The years of struggle leave their mark on De Graaff. “After such a council meeting I didn’t sleep. It kept repeating in my head,” she explains. “It’s in my head every day. All it takes is something in the news about nitrogen and I’m working on it again. A message about tightness in the labor market? Or about labor migration? I immediately link it to Wijkevoort.”

“You’re cheating on all sides.”

Maessen: “There have been times when it got me to this point. That I was extremely angry and thought: you are cheating on all sides. I’m left-wing, aren’t I? But my confidence in the government had shrunk so much a few years ago that the voting guide showed Baudet.”

In 2015, De Graaff and Maessen bought their farm in the countryside on the southwest side of Tilburg. There had been plans for an industrial park in their neighborhood since 1998. “But we didn’t know that,” says Maessen. De Graaff: “It happened under the radar. We received a letter from residents in 2017.” Maessen: “Then we thought: ‘huh?!’ No one told us anything about that.”

De Graaff: “In fact, when we bought this house, we went to the municipality and asked what the plans were for this area. Then nothing was said about Wijkevoort.”

The neighborhood immediately protested and filed a massive objection, including Maessen and De Graaff. They organized themselves, made themselves heard at residents’ evenings and council meetings, and wrote letters to the municipality. But it was all to no avail. In 2021, the Tilburg municipal council gave the green light for the construction of the business park.

READ ALSO: The Council has approved the controversial Wijkevoort industrial estate in Tilburg

Local residents went to the Council of State. According to De Graaff, he should have made a ruling within six months. But the file is still there. “At the bottom of the pile,” she estimates: “Housing and nitrogen are given priority.” And so after eight years there is still uncertainty.

“I can’t imagine that the municipality can still get this through.”

Yet De Graaff is now optimistic: “I cannot imagine that the municipality can still get this through. I am convinced that there is a very good chance that the plan for Wijkevoort will be annulled by the Council of State. The net is closing.” Maessen: “And it’s not just about nitrogen. Water and energy may become even bigger stumbling blocks.”
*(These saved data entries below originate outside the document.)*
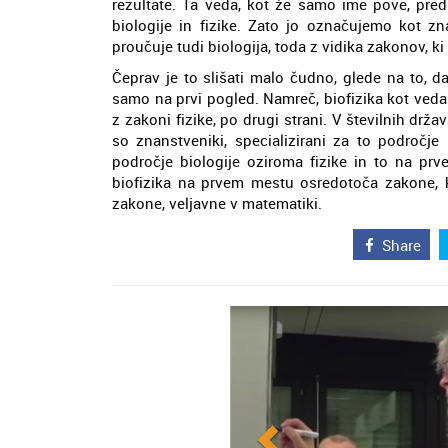
rezultate. Ta veda, kot že samo ime pove, pred
biologije in fizike. Zato jo označujemo kot zn
proučuje tudi biologija, toda z vidika zakonov, ki
Čeprav je to slišati malo čudno, glede na to, d
samo na prvi pogled. Namreč, biofizika kot veda i
z zakoni fizike, po drugi strani. V številnih dr
so znanstveniki, specializirani za to področje 
področje biologije oziroma fizike in to na pr
biofizika na prvem mestu osredotoča zakone, ki
zakone, veljavne v matematiki.
Share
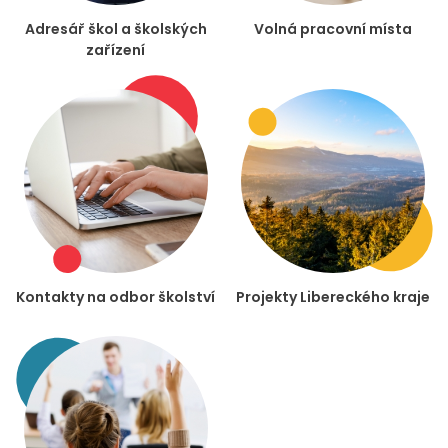
Adresář škol a školských
Volná pracovní místa
zařízení
Kontakty na odbor školství
Projekty Libereckého kraje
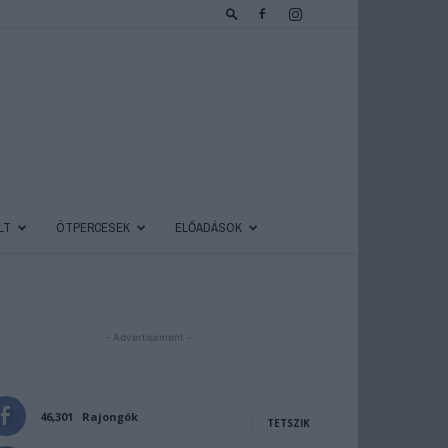
LT
ÖTPERCESEK
ELŐADÁSOK
- Advertisement -
46,301
Rajongók
TETSZIK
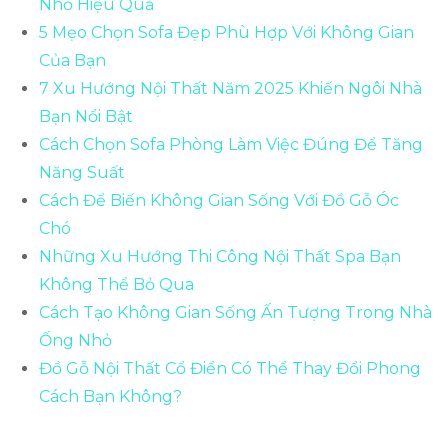
Nhỏ Hiệu Quả
5 Mẹo Chọn Sofa Đẹp Phù Hợp Với Không Gian
Của Bạn
7 Xu Hướng Nội Thất Năm 2025 Khiến Ngôi Nhà
Bạn Nổi Bật
Cách Chọn Sofa Phòng Làm Việc Đúng Để Tăng
Năng Suất
Cách Để Biến Không Gian Sống Với Đồ Gỗ Óc
Chó
Những Xu Hướng Thi Công Nội Thất Spa Bạn
Không Thể Bỏ Qua
Cách Tạo Không Gian Sống Ấn Tượng Trong Nhà
Ống Nhỏ
Đồ Gỗ Nội Thất Cổ Điển Có Thể Thay Đổi Phong
Cách Bạn Không?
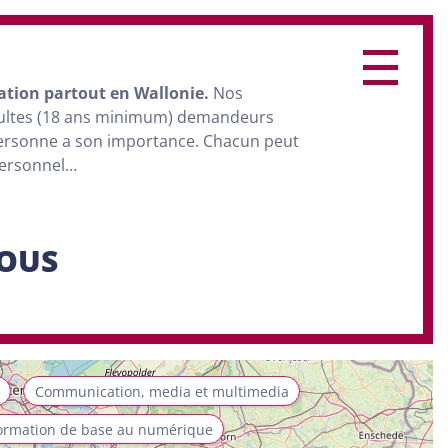
ation
partout en Wallonie.
Nos
dultes (18 ans minimum) demandeurs
personne a son importance. Chacun peut
personnel…
SOUS
Communication, media et multimedia
ormation de base au numérique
But Maessen is not as positive as his wife: “I want to protect myself a little. I try to be realistic. It’s David against Goliath after all. I think that the municipality of Tilburg has invested so much in this industrial estate that it will pull out all the stops to make it happen.”

Omroep Brabant has also asked the municipality of Tilburg for an interview about Wijkevoort with responsible councilor Bas van der Pol. But he doesn’t want to comment at this time.